Reproduce all of the entries below exactly, without images.

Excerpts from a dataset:
----------------
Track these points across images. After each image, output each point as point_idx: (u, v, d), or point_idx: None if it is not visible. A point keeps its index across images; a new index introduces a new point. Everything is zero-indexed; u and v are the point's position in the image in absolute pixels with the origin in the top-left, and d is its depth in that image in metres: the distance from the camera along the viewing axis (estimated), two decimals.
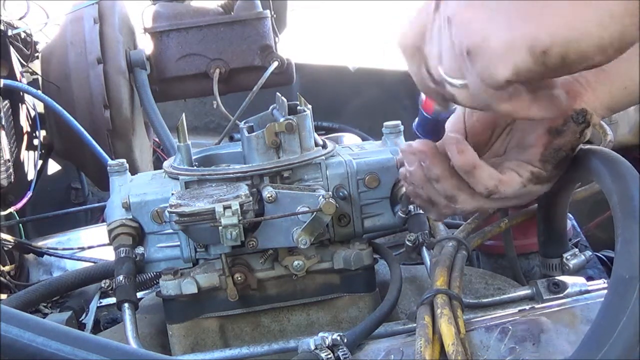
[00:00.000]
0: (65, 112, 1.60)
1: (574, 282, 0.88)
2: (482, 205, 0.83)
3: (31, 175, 1.71)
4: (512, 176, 0.80)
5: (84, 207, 2.10)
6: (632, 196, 0.68)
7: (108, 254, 1.31)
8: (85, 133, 1.60)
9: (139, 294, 1.07)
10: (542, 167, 0.80)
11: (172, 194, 0.91)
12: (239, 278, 0.93)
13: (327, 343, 0.78)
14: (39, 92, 1.66)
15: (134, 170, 1.24)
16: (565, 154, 0.79)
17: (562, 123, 0.79)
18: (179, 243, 0.96)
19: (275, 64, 1.86)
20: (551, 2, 0.58)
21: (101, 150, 1.60)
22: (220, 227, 0.84)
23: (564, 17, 0.58)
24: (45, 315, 1.22)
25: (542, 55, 0.59)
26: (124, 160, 1.04)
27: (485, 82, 0.63)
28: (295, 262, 0.94)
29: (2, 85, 1.50)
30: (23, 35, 1.86)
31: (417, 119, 0.84)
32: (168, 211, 0.88)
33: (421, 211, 0.97)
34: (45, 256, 1.49)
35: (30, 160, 1.75)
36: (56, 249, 1.50)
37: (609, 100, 0.81)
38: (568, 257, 0.98)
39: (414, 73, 0.72)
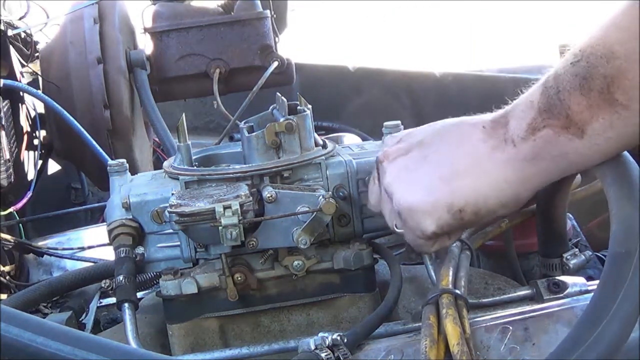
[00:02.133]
0: (65, 112, 1.60)
1: (574, 282, 0.88)
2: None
3: (31, 175, 1.71)
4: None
5: (84, 207, 2.09)
6: (627, 174, 0.68)
7: (108, 254, 1.31)
8: (85, 133, 1.60)
9: (139, 294, 1.07)
10: None
11: (172, 194, 0.91)
12: (239, 278, 0.93)
13: (327, 343, 0.78)
14: (39, 92, 1.65)
15: (134, 170, 1.24)
16: None
17: None
18: (179, 243, 0.96)
19: (275, 64, 1.86)
20: (459, 173, 0.77)
21: (101, 150, 1.59)
22: (220, 227, 0.84)
23: (472, 183, 0.76)
24: (45, 315, 1.22)
25: (459, 213, 0.77)
26: (124, 160, 1.04)
27: (416, 234, 0.81)
28: (295, 262, 0.94)
29: (2, 85, 1.50)
30: (23, 35, 1.85)
31: None
32: (168, 211, 0.88)
33: None
34: (45, 256, 1.49)
35: (30, 160, 1.74)
36: (56, 249, 1.50)
37: None
38: (568, 257, 0.99)
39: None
----------------
TASK SOLUTION:
Track these points across images. After each image, output each point as point_idx: (u, v, d), or point_idx: None if it is not visible. A point keeps its index across images; a new index introduces a new point. Everything is zero-indexed; u and v are the point's position in the image in absolute pixels with the origin in the top-left, and d is its depth in that image in metres: the distance from the camera along the viewing axis (estimated), two decimals.
[00:00.000]
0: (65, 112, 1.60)
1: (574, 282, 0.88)
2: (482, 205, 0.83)
3: (31, 175, 1.71)
4: (512, 176, 0.80)
5: (84, 207, 2.10)
6: (632, 196, 0.68)
7: (108, 254, 1.31)
8: (85, 133, 1.60)
9: (139, 294, 1.07)
10: (542, 167, 0.80)
11: (172, 194, 0.91)
12: (239, 278, 0.93)
13: (327, 343, 0.78)
14: (39, 92, 1.66)
15: (134, 170, 1.24)
16: (565, 154, 0.79)
17: (562, 123, 0.79)
18: (179, 243, 0.96)
19: (275, 64, 1.86)
20: (551, 2, 0.58)
21: (101, 150, 1.60)
22: (220, 227, 0.84)
23: (564, 17, 0.58)
24: (45, 315, 1.22)
25: (542, 55, 0.59)
26: (124, 160, 1.04)
27: (485, 82, 0.63)
28: (295, 262, 0.94)
29: (2, 85, 1.50)
30: (23, 35, 1.86)
31: (417, 119, 0.84)
32: (168, 211, 0.88)
33: (421, 211, 0.97)
34: (45, 256, 1.49)
35: (30, 160, 1.75)
36: (56, 249, 1.50)
37: (609, 100, 0.81)
38: (568, 257, 0.98)
39: (414, 73, 0.72)
[00:02.133]
0: (65, 112, 1.60)
1: (574, 282, 0.88)
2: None
3: (31, 175, 1.71)
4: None
5: (84, 207, 2.09)
6: (627, 174, 0.68)
7: (108, 254, 1.31)
8: (85, 133, 1.60)
9: (139, 294, 1.07)
10: None
11: (172, 194, 0.91)
12: (239, 278, 0.93)
13: (327, 343, 0.78)
14: (39, 92, 1.65)
15: (134, 170, 1.24)
16: None
17: None
18: (179, 243, 0.96)
19: (275, 64, 1.86)
20: (459, 173, 0.77)
21: (101, 150, 1.59)
22: (220, 227, 0.84)
23: (472, 183, 0.76)
24: (45, 315, 1.22)
25: (459, 213, 0.77)
26: (124, 160, 1.04)
27: (416, 234, 0.81)
28: (295, 262, 0.94)
29: (2, 85, 1.50)
30: (23, 35, 1.85)
31: None
32: (168, 211, 0.88)
33: None
34: (45, 256, 1.49)
35: (30, 160, 1.74)
36: (56, 249, 1.50)
37: None
38: (568, 257, 0.99)
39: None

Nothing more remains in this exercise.